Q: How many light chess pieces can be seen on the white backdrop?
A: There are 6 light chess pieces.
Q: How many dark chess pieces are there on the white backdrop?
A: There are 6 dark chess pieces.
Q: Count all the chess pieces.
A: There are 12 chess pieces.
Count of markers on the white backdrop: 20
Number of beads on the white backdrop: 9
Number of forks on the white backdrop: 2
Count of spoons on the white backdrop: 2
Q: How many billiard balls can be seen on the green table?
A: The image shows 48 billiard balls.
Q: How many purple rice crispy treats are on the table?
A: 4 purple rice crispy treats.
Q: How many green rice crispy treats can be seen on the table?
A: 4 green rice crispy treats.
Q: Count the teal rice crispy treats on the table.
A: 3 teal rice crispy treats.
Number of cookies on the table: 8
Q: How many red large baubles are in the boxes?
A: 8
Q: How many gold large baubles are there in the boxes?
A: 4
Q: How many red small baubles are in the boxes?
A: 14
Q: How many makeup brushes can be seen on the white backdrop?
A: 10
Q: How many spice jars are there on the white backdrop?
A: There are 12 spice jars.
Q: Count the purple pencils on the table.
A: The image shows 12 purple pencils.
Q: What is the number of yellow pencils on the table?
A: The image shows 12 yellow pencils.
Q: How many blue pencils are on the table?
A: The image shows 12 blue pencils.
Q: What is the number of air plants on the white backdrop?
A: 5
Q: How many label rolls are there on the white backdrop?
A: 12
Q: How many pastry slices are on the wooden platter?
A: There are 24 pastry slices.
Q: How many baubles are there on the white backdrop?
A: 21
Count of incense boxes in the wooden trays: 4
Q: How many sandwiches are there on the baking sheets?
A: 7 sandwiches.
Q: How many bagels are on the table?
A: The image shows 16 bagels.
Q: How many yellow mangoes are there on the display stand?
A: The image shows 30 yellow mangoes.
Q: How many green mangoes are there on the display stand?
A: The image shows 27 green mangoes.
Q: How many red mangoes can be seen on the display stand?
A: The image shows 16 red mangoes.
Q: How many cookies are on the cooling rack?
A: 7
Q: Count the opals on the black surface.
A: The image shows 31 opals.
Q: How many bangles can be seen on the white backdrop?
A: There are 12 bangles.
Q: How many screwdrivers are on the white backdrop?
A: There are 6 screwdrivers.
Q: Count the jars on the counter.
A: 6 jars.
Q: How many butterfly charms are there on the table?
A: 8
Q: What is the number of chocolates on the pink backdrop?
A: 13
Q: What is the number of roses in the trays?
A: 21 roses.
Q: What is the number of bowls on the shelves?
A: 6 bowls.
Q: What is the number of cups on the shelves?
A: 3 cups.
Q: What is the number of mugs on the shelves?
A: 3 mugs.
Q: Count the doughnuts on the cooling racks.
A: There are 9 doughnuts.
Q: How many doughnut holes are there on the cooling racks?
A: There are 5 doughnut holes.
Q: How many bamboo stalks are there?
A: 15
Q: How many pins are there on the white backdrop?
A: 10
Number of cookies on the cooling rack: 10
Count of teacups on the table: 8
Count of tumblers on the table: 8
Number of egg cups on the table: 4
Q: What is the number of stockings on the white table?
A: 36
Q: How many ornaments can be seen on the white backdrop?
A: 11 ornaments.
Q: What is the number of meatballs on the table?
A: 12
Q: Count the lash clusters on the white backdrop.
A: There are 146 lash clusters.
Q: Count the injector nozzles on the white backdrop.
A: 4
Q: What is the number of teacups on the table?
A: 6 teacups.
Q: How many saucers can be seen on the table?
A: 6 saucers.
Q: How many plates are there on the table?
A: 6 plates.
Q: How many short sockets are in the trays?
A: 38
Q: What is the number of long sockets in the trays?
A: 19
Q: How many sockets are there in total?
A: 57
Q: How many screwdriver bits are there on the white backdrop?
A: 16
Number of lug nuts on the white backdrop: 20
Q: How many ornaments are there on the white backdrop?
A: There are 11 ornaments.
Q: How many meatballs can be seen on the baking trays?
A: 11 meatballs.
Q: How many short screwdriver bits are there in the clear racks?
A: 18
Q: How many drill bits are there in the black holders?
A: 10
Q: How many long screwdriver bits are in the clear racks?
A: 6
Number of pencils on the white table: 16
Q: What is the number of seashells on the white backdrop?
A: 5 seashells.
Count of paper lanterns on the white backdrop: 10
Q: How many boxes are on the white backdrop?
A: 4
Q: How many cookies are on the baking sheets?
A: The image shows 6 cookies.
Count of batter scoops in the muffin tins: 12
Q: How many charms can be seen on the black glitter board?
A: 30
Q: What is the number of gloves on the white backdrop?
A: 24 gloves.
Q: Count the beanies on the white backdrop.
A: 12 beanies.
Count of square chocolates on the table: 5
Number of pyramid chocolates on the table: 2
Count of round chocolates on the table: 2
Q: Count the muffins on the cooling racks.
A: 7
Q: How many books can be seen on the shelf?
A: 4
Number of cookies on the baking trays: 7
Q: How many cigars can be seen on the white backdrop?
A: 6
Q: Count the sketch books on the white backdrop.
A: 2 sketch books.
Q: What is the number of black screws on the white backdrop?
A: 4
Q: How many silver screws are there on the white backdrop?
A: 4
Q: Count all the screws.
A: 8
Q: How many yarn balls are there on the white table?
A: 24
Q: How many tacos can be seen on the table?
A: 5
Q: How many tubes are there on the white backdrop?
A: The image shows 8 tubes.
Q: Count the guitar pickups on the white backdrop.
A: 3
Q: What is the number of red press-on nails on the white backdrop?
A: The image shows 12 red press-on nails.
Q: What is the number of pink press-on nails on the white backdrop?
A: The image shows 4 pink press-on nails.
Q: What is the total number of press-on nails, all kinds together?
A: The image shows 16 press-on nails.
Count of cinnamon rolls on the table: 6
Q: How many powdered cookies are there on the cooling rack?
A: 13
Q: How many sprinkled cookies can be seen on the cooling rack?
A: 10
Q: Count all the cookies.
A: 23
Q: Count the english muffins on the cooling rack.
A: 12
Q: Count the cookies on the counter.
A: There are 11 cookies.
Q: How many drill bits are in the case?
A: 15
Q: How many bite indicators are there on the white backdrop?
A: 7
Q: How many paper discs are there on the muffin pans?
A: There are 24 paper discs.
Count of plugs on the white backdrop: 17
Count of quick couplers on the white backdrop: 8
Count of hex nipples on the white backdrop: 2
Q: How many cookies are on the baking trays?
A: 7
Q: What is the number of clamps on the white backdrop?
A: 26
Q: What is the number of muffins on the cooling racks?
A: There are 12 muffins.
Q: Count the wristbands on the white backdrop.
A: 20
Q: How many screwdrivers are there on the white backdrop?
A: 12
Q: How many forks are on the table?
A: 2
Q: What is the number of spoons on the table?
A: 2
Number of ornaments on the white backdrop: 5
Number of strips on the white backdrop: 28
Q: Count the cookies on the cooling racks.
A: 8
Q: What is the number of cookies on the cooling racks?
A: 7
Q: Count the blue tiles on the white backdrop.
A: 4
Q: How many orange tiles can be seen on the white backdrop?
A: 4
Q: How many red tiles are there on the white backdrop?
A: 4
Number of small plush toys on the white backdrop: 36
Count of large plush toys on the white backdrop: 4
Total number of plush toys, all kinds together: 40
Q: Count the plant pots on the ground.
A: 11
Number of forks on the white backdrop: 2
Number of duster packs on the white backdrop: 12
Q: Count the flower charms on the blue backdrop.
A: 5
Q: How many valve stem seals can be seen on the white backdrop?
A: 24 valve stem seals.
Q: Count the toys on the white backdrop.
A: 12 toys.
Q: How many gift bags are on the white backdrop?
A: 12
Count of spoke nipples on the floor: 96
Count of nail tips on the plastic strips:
--------------------------------------------------
Objective - Please rewrite the lines from the first one through the line that has "Count of spoons on the white backdrop: 2", renaming "white backdrop" to "gray backdrop" wherever it appears. Keep everything else in those lines unchanged.

The response -
Q: How many light chess pieces can be seen on the gray backdrop?
A: There are 6 light chess pieces.
Q: How many dark chess pieces are there on the gray backdrop?
A: There are 6 dark chess pieces.
Q: Count all the chess pieces.
A: There are 12 chess pieces.
Count of markers on the gray backdrop: 20
Number of beads on the gray backdrop: 9
Number of forks on the gray backdrop: 2
Count of spoons on the gray backdrop: 2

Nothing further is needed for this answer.